##### SOURCE DATA #####
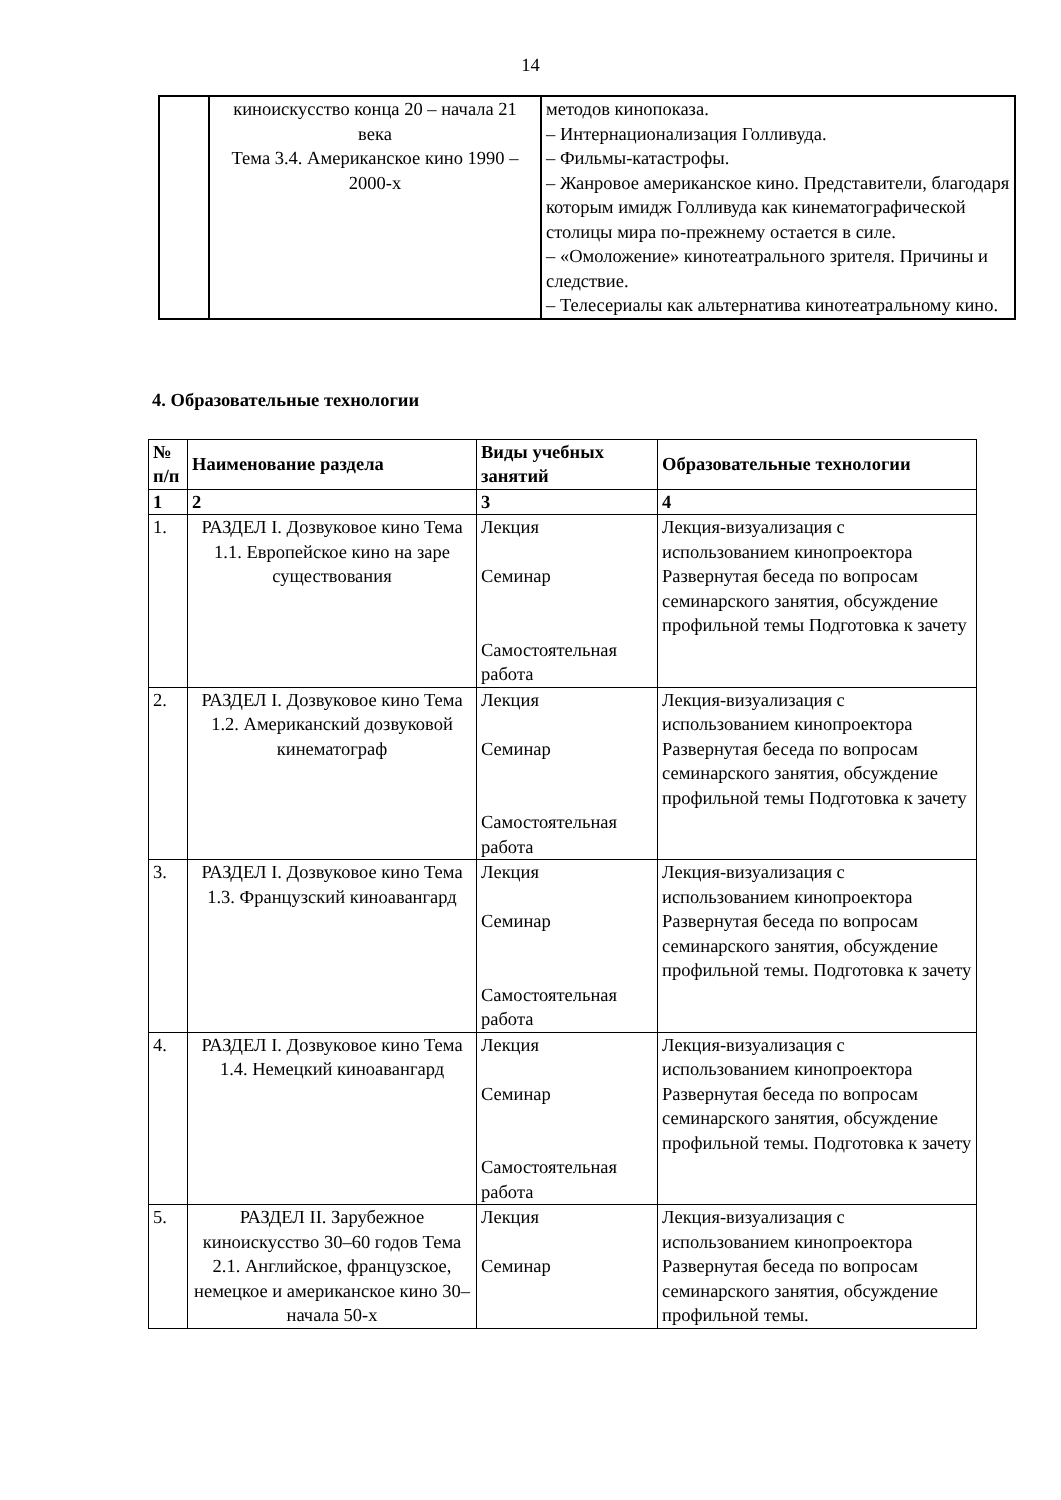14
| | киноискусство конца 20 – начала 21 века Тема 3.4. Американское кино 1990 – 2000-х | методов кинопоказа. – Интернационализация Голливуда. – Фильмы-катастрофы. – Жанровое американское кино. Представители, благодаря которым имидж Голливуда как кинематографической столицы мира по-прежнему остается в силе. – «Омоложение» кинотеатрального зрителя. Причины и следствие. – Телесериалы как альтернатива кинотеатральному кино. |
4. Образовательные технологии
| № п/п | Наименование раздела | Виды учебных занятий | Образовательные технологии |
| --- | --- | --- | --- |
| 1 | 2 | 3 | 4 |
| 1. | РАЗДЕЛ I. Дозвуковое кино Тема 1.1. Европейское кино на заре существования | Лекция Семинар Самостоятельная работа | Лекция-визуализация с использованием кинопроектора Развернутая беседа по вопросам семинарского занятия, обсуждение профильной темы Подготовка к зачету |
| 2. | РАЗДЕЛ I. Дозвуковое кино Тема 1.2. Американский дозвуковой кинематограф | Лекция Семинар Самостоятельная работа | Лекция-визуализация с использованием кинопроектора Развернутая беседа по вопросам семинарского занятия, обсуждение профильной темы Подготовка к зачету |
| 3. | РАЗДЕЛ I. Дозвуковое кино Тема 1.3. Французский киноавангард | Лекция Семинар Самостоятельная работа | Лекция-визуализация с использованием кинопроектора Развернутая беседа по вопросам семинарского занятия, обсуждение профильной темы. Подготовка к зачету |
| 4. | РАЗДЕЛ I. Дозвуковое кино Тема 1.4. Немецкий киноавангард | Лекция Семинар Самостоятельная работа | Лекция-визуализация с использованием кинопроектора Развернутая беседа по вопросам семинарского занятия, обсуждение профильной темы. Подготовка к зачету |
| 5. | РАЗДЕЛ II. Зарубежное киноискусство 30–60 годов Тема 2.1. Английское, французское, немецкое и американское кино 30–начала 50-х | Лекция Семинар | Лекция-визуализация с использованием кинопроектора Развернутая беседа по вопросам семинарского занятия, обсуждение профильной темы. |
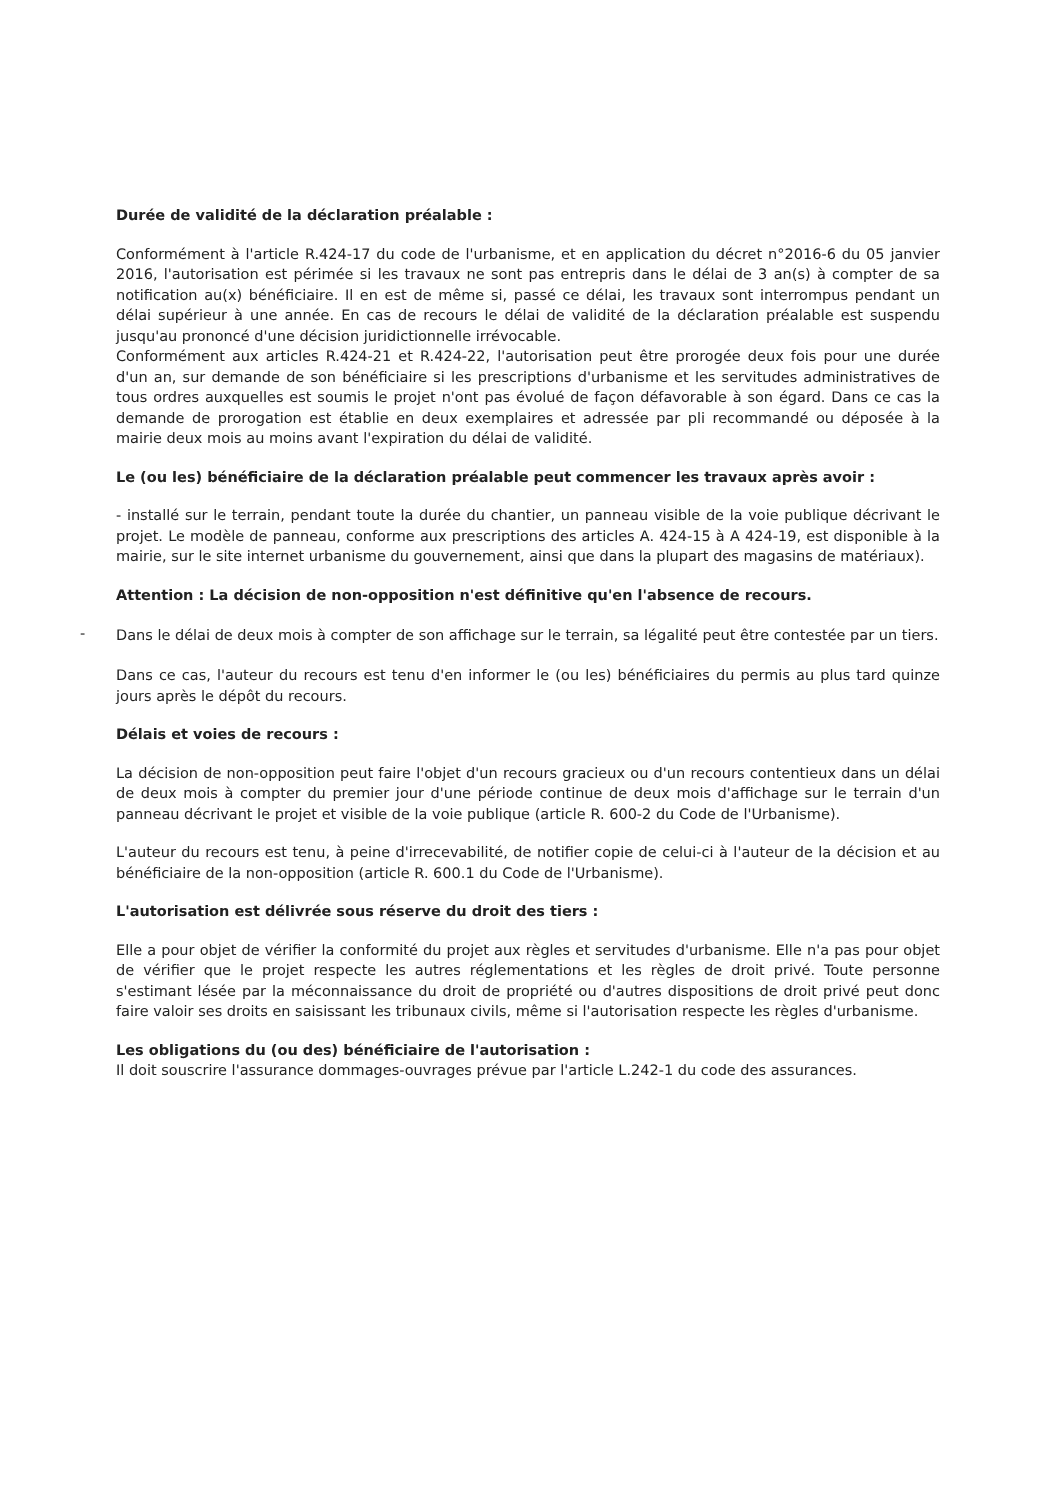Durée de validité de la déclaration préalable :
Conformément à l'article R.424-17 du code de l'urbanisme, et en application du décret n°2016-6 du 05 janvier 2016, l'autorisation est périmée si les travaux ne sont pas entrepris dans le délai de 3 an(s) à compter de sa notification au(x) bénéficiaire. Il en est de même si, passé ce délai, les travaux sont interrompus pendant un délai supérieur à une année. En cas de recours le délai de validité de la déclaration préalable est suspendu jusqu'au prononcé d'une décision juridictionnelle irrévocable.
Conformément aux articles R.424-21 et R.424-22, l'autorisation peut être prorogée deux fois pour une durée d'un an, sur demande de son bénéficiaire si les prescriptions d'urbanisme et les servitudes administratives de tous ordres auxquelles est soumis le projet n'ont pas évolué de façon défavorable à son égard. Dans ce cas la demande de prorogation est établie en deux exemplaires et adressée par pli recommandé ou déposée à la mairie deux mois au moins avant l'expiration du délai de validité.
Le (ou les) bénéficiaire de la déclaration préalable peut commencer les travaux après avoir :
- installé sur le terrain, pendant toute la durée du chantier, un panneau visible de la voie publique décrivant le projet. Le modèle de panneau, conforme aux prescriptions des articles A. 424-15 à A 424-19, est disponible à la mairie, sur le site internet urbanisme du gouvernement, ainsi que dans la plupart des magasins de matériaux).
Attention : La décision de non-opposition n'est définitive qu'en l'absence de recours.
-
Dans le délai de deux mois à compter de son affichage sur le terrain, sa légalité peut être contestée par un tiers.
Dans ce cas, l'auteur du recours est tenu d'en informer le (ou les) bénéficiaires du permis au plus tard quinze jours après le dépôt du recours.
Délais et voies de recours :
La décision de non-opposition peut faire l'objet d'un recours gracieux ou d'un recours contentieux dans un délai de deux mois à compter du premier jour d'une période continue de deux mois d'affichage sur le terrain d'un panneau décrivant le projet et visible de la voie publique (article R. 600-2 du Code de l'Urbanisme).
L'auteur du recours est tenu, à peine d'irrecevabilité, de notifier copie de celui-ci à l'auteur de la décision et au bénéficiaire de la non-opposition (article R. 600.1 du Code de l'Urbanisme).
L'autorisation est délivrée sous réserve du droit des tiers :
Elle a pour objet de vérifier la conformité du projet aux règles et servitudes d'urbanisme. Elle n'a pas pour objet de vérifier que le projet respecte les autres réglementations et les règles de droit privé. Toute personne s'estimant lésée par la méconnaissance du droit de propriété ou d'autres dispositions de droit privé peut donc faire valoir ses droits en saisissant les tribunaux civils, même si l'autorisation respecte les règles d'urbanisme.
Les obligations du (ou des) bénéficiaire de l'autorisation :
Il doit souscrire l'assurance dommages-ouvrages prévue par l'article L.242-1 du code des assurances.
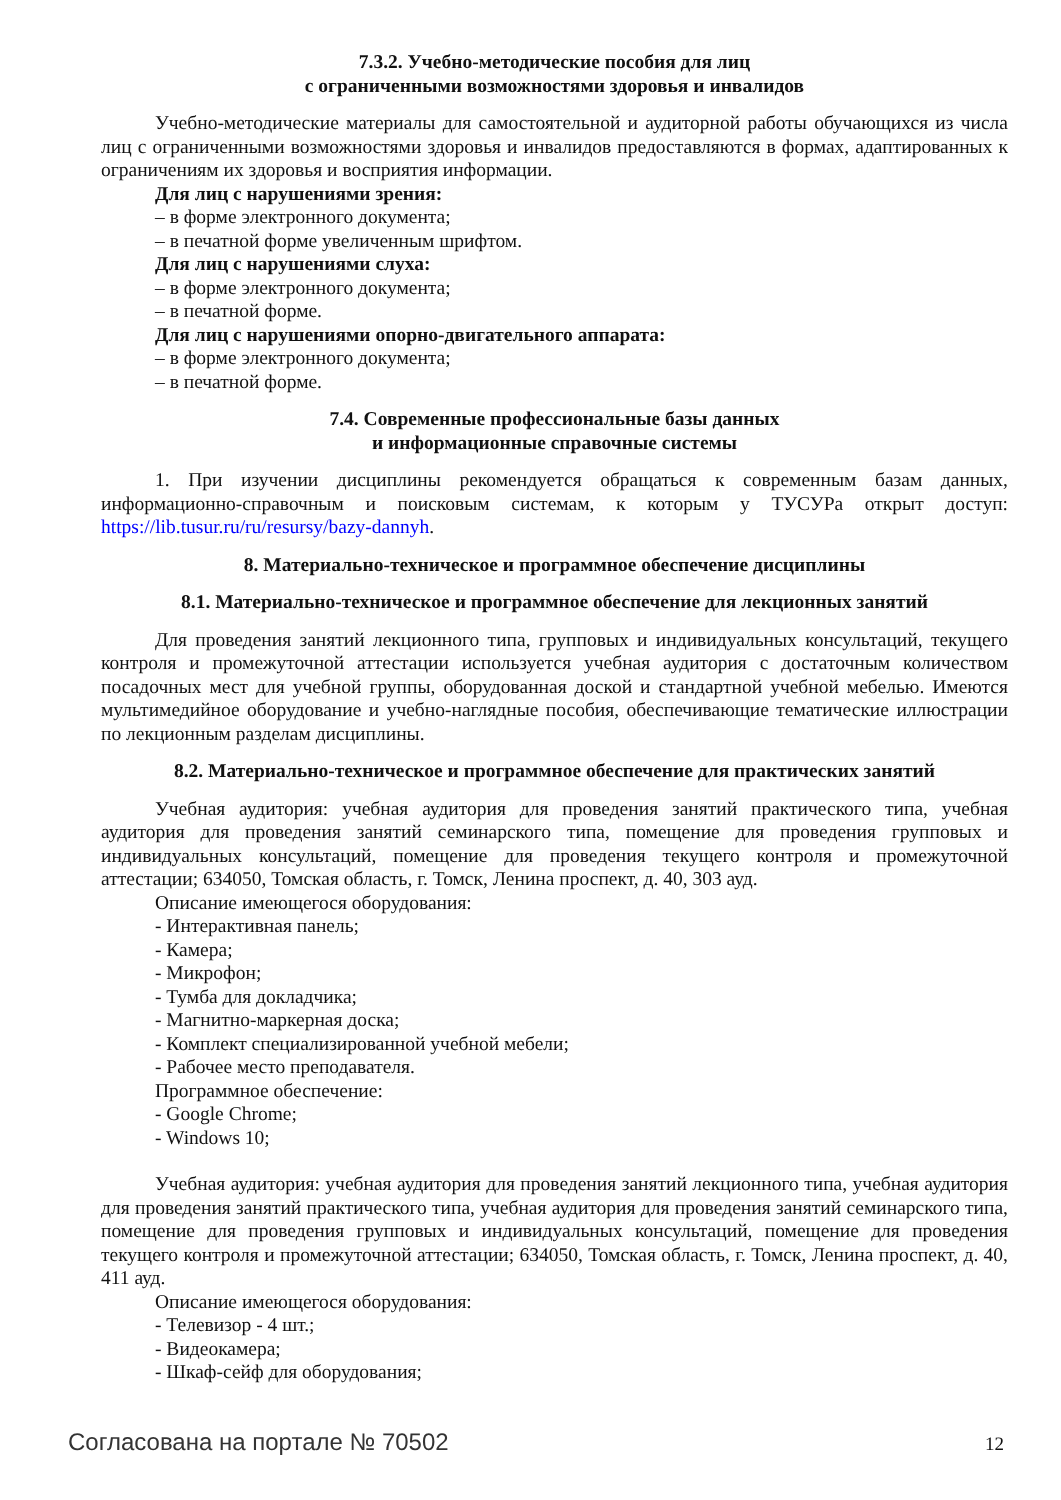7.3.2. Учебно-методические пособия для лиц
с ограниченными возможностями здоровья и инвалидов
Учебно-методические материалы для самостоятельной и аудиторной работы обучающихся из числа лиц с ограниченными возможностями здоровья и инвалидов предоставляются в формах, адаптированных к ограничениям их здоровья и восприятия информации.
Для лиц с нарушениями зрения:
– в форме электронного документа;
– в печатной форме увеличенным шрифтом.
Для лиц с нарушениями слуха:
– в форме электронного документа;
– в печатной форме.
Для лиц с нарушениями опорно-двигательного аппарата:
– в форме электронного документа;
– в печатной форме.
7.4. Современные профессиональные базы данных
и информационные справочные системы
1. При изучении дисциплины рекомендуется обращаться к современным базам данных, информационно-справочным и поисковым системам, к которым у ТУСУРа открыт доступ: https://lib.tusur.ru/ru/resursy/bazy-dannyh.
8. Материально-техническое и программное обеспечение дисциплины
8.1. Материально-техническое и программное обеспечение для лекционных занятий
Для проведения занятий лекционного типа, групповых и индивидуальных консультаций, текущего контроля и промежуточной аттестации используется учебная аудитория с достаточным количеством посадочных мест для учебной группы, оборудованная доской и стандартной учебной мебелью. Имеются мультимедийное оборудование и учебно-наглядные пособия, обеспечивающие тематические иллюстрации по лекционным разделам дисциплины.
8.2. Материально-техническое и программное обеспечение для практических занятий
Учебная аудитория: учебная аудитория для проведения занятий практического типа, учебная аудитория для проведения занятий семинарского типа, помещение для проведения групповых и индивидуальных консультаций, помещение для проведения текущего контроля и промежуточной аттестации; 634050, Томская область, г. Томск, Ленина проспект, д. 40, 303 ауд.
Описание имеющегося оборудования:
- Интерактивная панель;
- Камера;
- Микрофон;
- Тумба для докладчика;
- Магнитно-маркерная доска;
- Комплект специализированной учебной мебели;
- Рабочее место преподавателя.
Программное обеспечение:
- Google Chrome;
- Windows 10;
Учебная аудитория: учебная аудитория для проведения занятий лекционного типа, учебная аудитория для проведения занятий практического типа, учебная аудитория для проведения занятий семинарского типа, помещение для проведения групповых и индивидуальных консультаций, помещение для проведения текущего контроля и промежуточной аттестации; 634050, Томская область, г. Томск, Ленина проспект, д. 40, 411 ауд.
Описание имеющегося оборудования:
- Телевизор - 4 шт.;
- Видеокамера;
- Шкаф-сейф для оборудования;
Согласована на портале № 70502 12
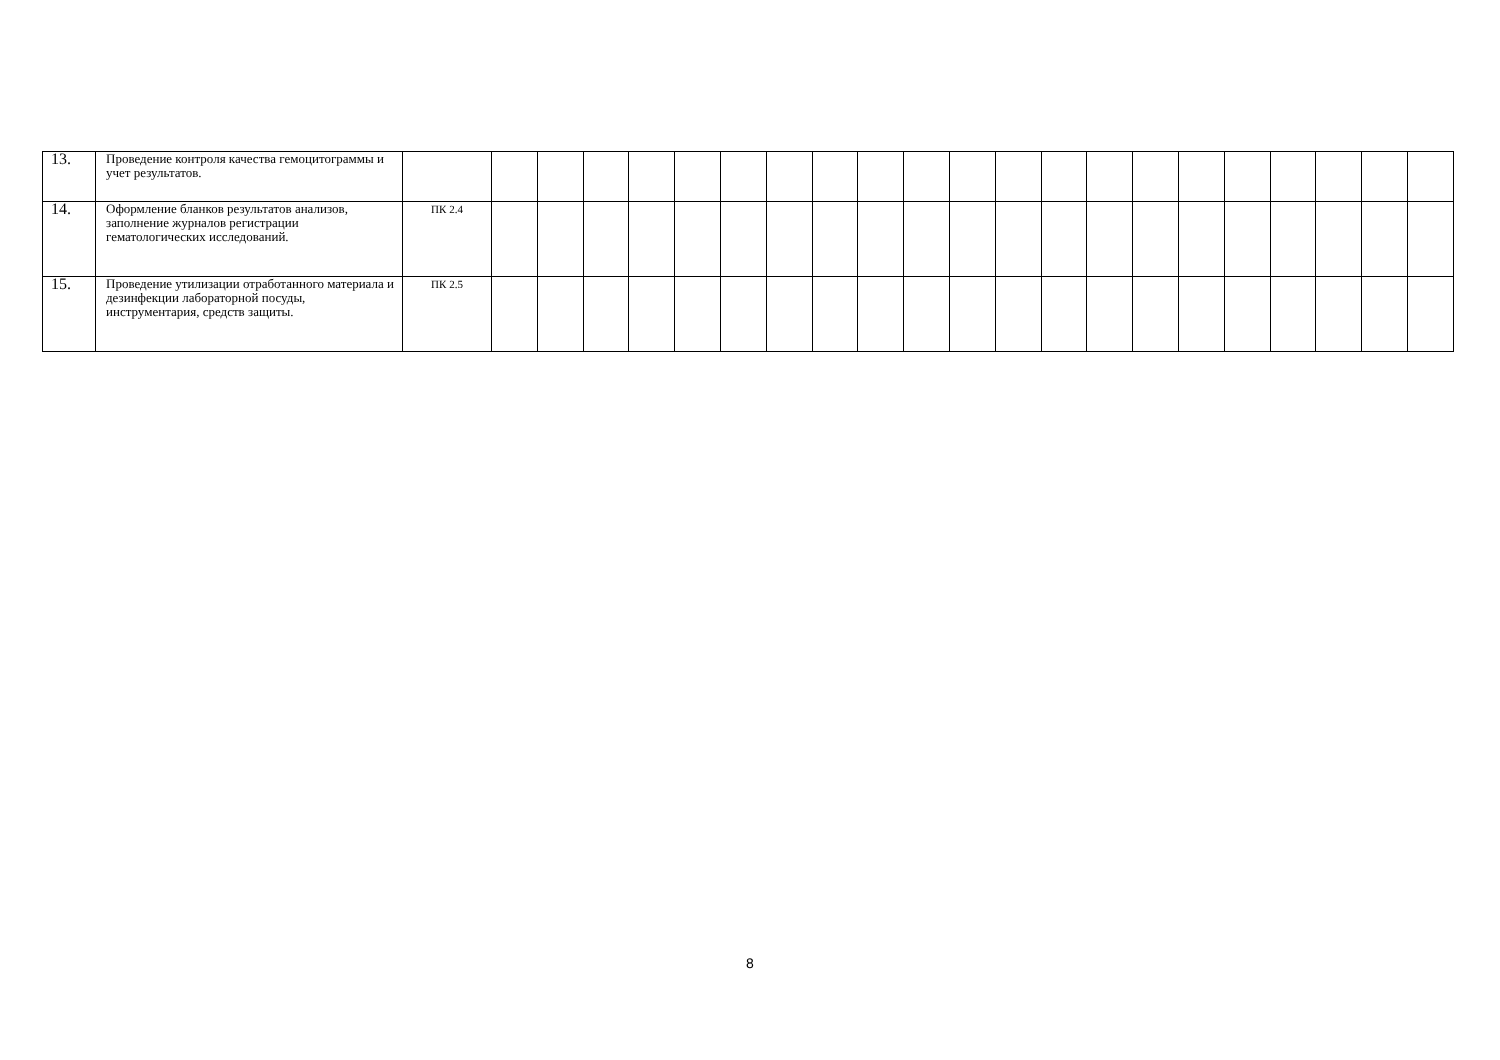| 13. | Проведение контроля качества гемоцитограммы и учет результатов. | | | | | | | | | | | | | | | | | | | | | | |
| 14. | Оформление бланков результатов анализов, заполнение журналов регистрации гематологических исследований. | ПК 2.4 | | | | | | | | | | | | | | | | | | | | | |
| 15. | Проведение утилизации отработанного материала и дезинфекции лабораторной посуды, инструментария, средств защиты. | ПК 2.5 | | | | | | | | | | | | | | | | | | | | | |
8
#####
- _TO DO_
Where a line of the data holds "проведения", show that line.

- _WRITTEN RESPONSE_
Для проведения занятий лекционного типа, групповых и индивидуальных консультаций, текущего контроля и промежуточной аттестации используется учебная аудитория с достаточным количеством посадочных мест для учебной группы, оборудованная доской и стандартной учебной мебелью. Имеются мультимедийное оборудование и учебно-наглядные пособия, обеспечивающие тематические иллюстрации по лекционным разделам дисциплины.
Учебная аудитория: учебная аудитория для проведения занятий практического типа, учебная аудитория для проведения занятий семинарского типа, помещение для проведения групповых и индивидуальных консультаций, помещение для проведения текущего контроля и промежуточной аттестации; 634050, Томская область, г. Томск, Ленина проспект, д. 40, 303 ауд.
Учебная аудитория: учебная аудитория для проведения занятий лекционного типа, учебная аудитория для проведения занятий практического типа, учебная аудитория для проведения занятий семинарского типа, помещение для проведения групповых и индивидуальных консультаций, помещение для проведения текущего контроля и промежуточной аттестации; 634050, Томская область, г. Томск, Ленина проспект, д. 40, 411 ауд.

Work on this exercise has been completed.